DATA FOR THE TASK:
══════════════════════════════
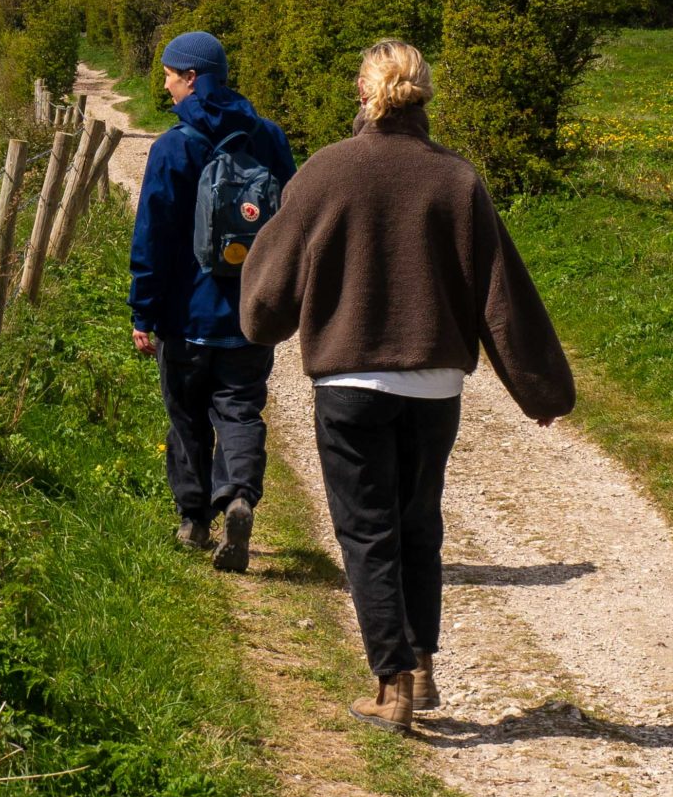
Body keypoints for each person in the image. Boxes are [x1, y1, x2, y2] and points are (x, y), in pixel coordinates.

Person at [240, 39, 574, 731]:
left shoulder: (327, 172)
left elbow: (269, 292)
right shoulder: (456, 180)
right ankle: (419, 666)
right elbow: (500, 292)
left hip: (351, 381)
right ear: (423, 95)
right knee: (418, 527)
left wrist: (259, 323)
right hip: (434, 388)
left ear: (364, 94)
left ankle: (391, 682)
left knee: (367, 533)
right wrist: (540, 391)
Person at [129, 29, 298, 571]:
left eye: (170, 75)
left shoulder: (174, 146)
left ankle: (194, 519)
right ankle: (240, 496)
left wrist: (144, 310)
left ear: (192, 78)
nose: (165, 84)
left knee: (187, 419)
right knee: (241, 410)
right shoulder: (269, 138)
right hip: (251, 313)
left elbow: (152, 236)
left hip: (186, 315)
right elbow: (292, 222)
══════════════════════════════
WHAT THIS TASK INVOLVES: Nothing but the lines from the one that contains "right shoulder: (456, 180)" through the end of the data above should appear, each reproduced exactly.

RESULT:
right shoulder: (456, 180)
right ankle: (419, 666)
right elbow: (500, 292)
left hip: (351, 381)
right ear: (423, 95)
right knee: (418, 527)
left wrist: (259, 323)
right hip: (434, 388)
left ear: (364, 94)
left ankle: (391, 682)
left knee: (367, 533)
right wrist: (540, 391)
Person at [129, 29, 298, 571]:
left eye: (170, 75)
left shoulder: (174, 146)
left ankle: (194, 519)
right ankle: (240, 496)
left wrist: (144, 310)
left ear: (192, 78)
nose: (165, 84)
left knee: (187, 419)
right knee: (241, 410)
right shoulder: (269, 138)
right hip: (251, 313)
left elbow: (152, 236)
left hip: (186, 315)
right elbow: (292, 222)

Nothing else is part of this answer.